Reality Checks for Relationships appeared first on Relationships Reality and was authored by Sarah Adelle and Sophia Elise
Reality checks are necessary for relationships. It is fine to have faith and hope in your partner. You should, if they earned that faith and trust. But sometimes, we all need a reality check. Reality is often never as positive as our hopes or desires. Reality can be harsh, especially when it comes to love and relationships, but we need to see it so we stop wasting our time. Here are some realities of relationships that you may not want to hear, but need to keep in mind.
1. Some people will never change their behavior. They don’t want to change their behavior, or they can’t. There also may be no reason for them to change their behavior because there is nothing in it for them. Only you, and that is not enough for them to make a change. Change your behavior instead.
2. Guilt may get you somewhere with some people, but many people simply will never feel guilty for hurting you or someone else. You can try to make them feel guilty, but you cannot force anyone to feel guilty even if they should. So stop trying.

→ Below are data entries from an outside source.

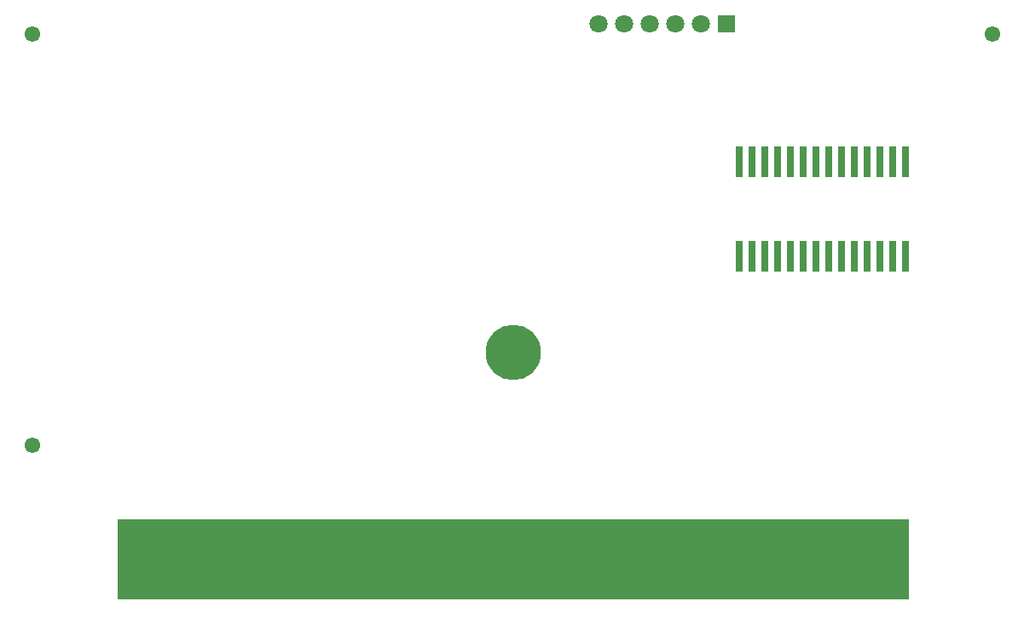
<source format=gbr>
G04 DipTrace 4.0.0.5*
G04 BottomMask.gbr*
%MOIN*%
G04 #@! TF.FileFunction,Soldermask,Bot*
G04 #@! TF.Part,Single*
%ADD22C,0.045354*%
%ADD23C,0.061102*%
%ADD40C,0.216535*%
%ADD51R,0.027559X0.122047*%
%ADD63C,0.070866*%
%ADD67R,0.070866X0.070866*%
%FSLAX26Y26*%
G04*
G70*
G90*
G75*
G01*
G04 BotMask*
%LPD*%
D23*
X481202Y2606201D3*
D3*
D22*
D3*
D23*
X4234325D3*
D3*
D22*
D3*
D23*
X481199Y996825D3*
D3*
D22*
D3*
D40*
X2362205Y1360310D3*
D67*
X3193701Y2646825D3*
D63*
X3093701D3*
X2993701D3*
X2893701D3*
X2793701D3*
X2693701D3*
D51*
X3896825Y1736786D3*
X3846825D3*
X3796825D3*
X3746825D3*
X3696825D3*
X3646825D3*
X3596825D3*
X3546825D3*
X3496825D3*
X3446825D3*
X3396825D3*
X3346825D3*
X3296825D3*
X3246825D3*
Y2106865D3*
X3296825D3*
X3346825D3*
X3396825D3*
X3446825D3*
X3496825D3*
X3546825D3*
X3596825D3*
X3646825D3*
X3696825D3*
X3746825D3*
X3796825D3*
X3846825D3*
X3896825D3*
G36*
X815576Y706201D2*
X3909325D1*
Y393701D1*
X815576D1*
Y706201D1*
G37*
M02*

</source>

3. Another on our list of reality checks: Some people will never learn their lesson. You can try and teach them over and over again, but they will just never get it. Learn your lesson and stop playing teacher to a student that does not want to learn or possesses the capacity to learn.
4. Yet another harsh reality check for you is yes, they know they hurt you when they did or said that. Yes’m they will more than likely do it again or say it again knowing it will hurt you again. Stop giving the same people another chance to hurt you like that.
5. The person you are in a relationship with may never admit to being wrong. No matter how you try to prove your case, the reality is they are never wrong as far as they are concerned. Stop trying to prove your case in this relationship. Haven’t you seen the proof that you cannot win with this person even when you are in the right and they are in the wrong?
6. Here is a reality check for you. You may be in a relationship with someone who will never apologize. Some may apologize but are never truly sorry. You may be apologizing to them when they are wrong, and you had the nerve to get upset about it.
7. Another sad reality is that some people grow apart, not together. Some people also refuse to grow up. You cannot force someone else to grow and move forward. If they want to remain stuck, they will. Just don’t stay stuck with them.
8. You need a relationship reality check if you are with someone who is always playing the victim. In reality, they are more than likely the one causing the problems in the first place, they just do not like when you bring it to their attention. They manipulate you by twisting and turning everything around.
9. If someone really wanted to stop doing something to hurt you, they could and they would. If they don’t, they wont. The reality of the situation is they don’t want to, and for whatever reason, you are accepting that and sticking around.
10. Sometimes the reality is not that they were intimidated by you, or scared of their feelings for you, or couldn’t handle how they felt about you, the fact is they lied to you, used you, and it was just a game to them.